Reserve: New dining app with innovative value capture model
Reserve is a new mobile-only dining reservation app backed by co-founders of Uber and Foursquare that recently launched in New York, Los Angeles, and Boston. Reserve aims to compete with OpenTable, the well established incumbent, by creating greater value for the customer which, the Reserve management team believes, entitles them to charge the customer instead of the restaurant, which are arguably running their business on a razor thin margin.
Value Creation: Reserve is a mobile-only reservation app that works similar to OpenTable in that it allows users to search for available tables at a restaurant by specifying date, time, party size, and cuisine. Where it adds additional value for the customer is that, unlike OpenTable, it provides curated editorial content for the restaurants on its platform, and the killer feature is a seamless, Uber-like payment system which charges the customer automatically at the end of the meal. Integration with Facebook API means that waiting staff of the restaurant know what you look like and greets you by your name when you arrive, making you feel like a regular even if it's your first time dining there. Reserve claims itself to be a concierge service, rather than just a reservation app.
For the restaurants, the automatic payment through the Reserve app has immense value as it shaves off time at the end of a customer's visit and hence improves throughput during busy times. Moreover, unlike OpenTable, Reserve does not charge the restaurant any amount at all to provide them with customers.
Value Capture: Reserve charges customers a $5 flat fee for making the reservation, and is currently the only revenue source. Given that majority of restaurants on the platform are high-end fine dining, it's a small addition to the customer's final ticket for the value created. There are rumors that the management teams subscribes to Uber philosophy of surge pricing, and in the future might allow customers willing to pay a premium for a prime time reservation at the hottest new restaurant to pay more to secure the table. While most customers might protest, this model can have huge ramifications for restaurants who are currently not able to monetize the demand they generate.
While philosophically this notion of surge pricing might bother some, thinking like a true economist, it makes sense to allow supply and demand forces to dictate what price the customer should pay. The concern is, that unlike transportation apps like Uber and Lyft offering a time-critical service, would the notion of surge pricing translate to fine dining reservations - where the customer has numerous alternatives and no time constraints.
I used the app this weekend to book a restaurant for a date night. I found a restaurant through the editorial content that I would not have otherwise found, and maître d' greeting us by name was very welcomed. The payment was seamless at the end, but the app does not show you an itemized receipt so we had to ask the server for the check anyway, hence not saving us or the restaurant any time. The app does need some product tweaks, but it does have the potential to become a true restaurant partner and create, and capture, value for a certain subset of customers. Uber for dining indeed.
dc are you behind this app or this is just a post about it?
Entrepreneur in ad/marketing tech and generative media AI. Tokyo and San Francisco Bay Area.

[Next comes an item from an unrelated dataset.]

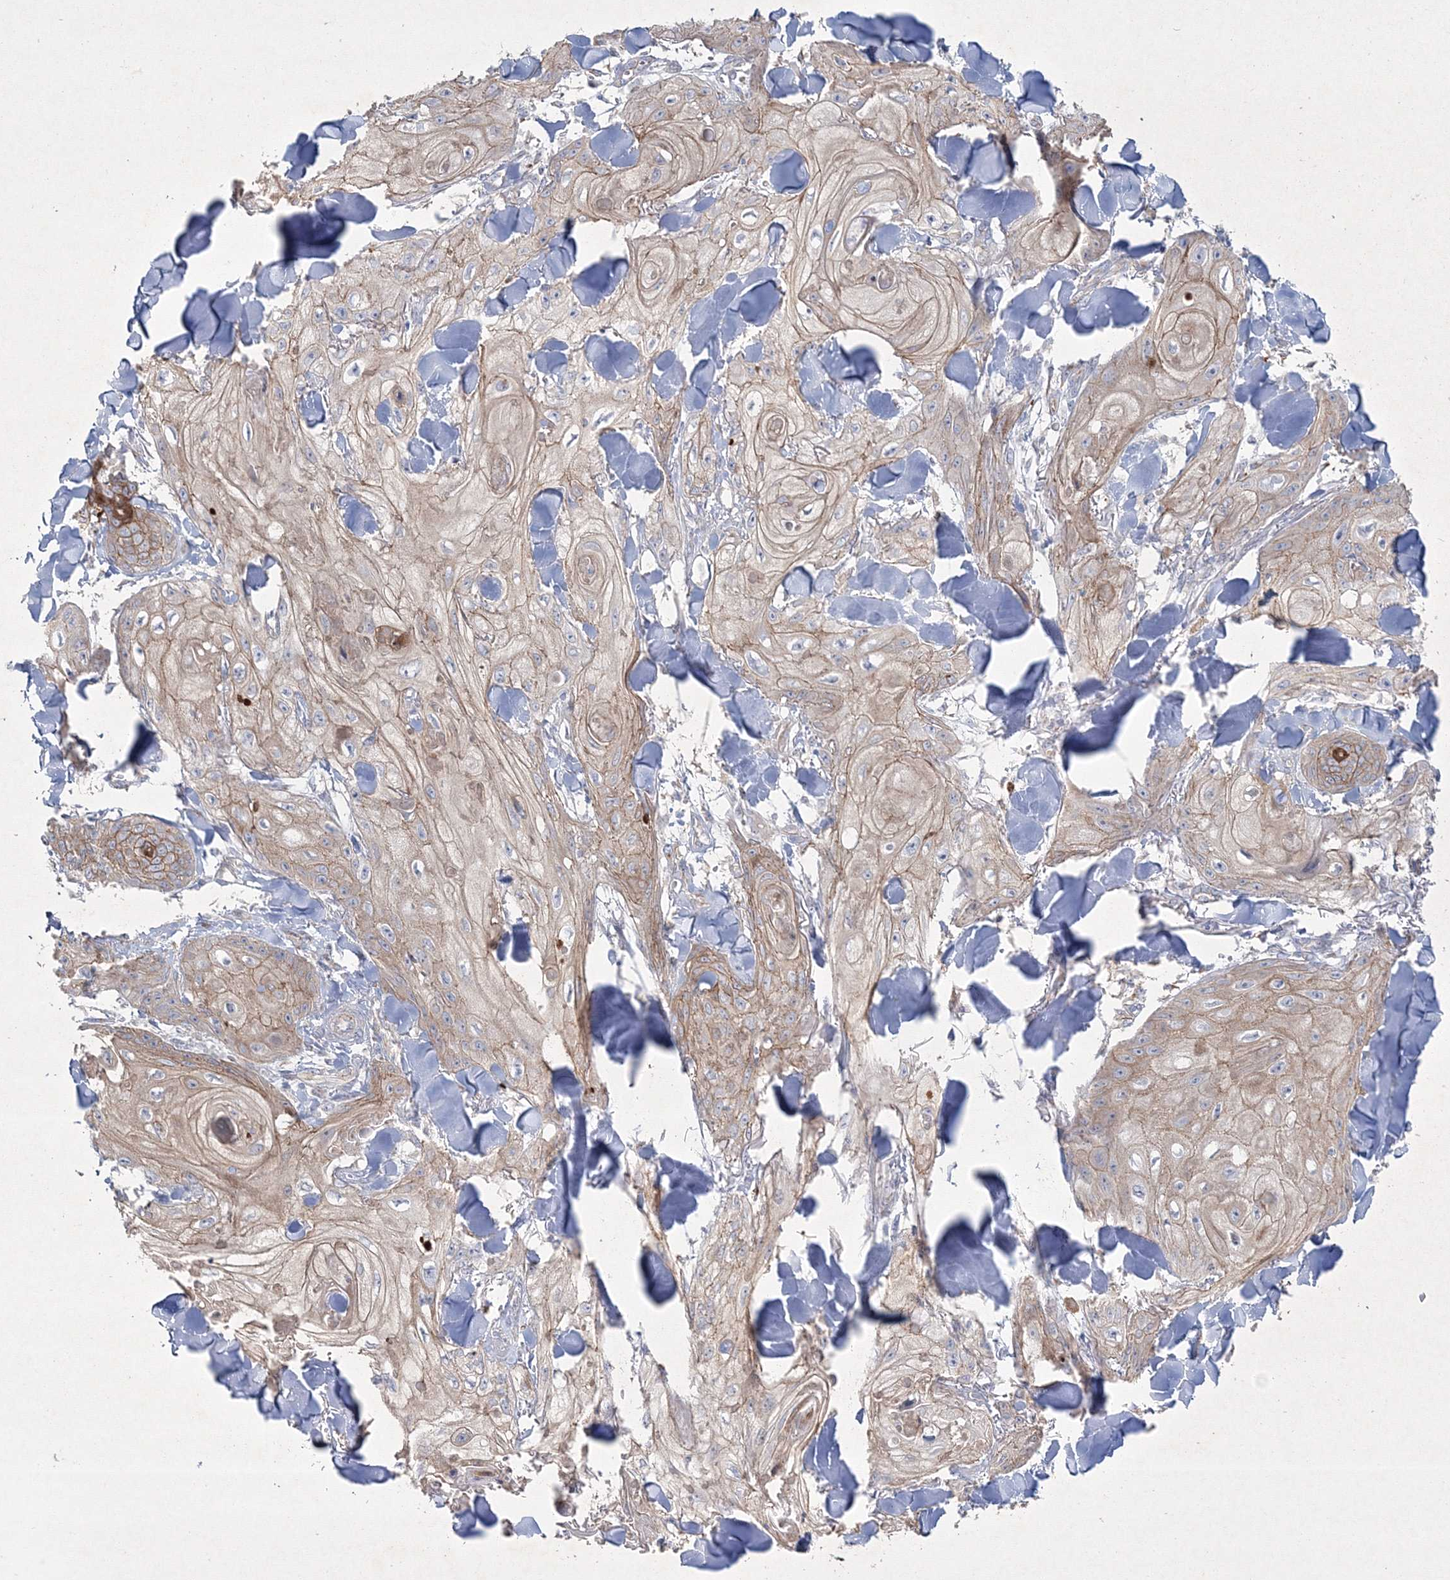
{"staining": {"intensity": "weak", "quantity": ">75%", "location": "cytoplasmic/membranous"}, "tissue": "skin cancer", "cell_type": "Tumor cells", "image_type": "cancer", "snomed": [{"axis": "morphology", "description": "Squamous cell carcinoma, NOS"}, {"axis": "topography", "description": "Skin"}], "caption": "This image demonstrates immunohistochemistry staining of human squamous cell carcinoma (skin), with low weak cytoplasmic/membranous staining in about >75% of tumor cells.", "gene": "NAA40", "patient": {"sex": "male", "age": 74}}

9yVery interesting. But a key differences with something that makes Uber successful is that customer doesn't care and can't easily control which driver picks them up (at a minimum level of quality), Uber owns the relationship with the drivers, and the drivers are mobile and fairly random so the drivers and customers cannot efficiently disintermediate Uber, and prices are set by Uber not the drivers. However, past ease of booking, the restaurants and customers can easily disintermediate Uber after the initial reservation, the restaurants control the pricing and Uber would be hard pressed to pressure price decreases or increases in service past occasional promotions (because of the disintermediation capabilities). And since pricing isn't standardized like it is for any driver type that you get, I nearly always want to double check that the waiter didn't screw up my order, so this "seamless" payment function actually creates a pain point because, as you did, I'll have to ask for a receipt when the restaurants and Reserve system may move away from receipts. Not sure if it'll make it any further than OpenTable, but I'm interested to see where it goes!
Executive Director at Boston Ballet
9yI also think the pain points it addresses are too limited for widespread adoption.
Product Manager at Google
9yInteresting app Dhruv Chopra. Thanks for sharing. Doesn't look like this is something that will scale like uber though, since it seems to be focused on high end dining, and is targeting customers willing to tack on $5 to their dinner bill. Doesn't sound like a big customer base to me.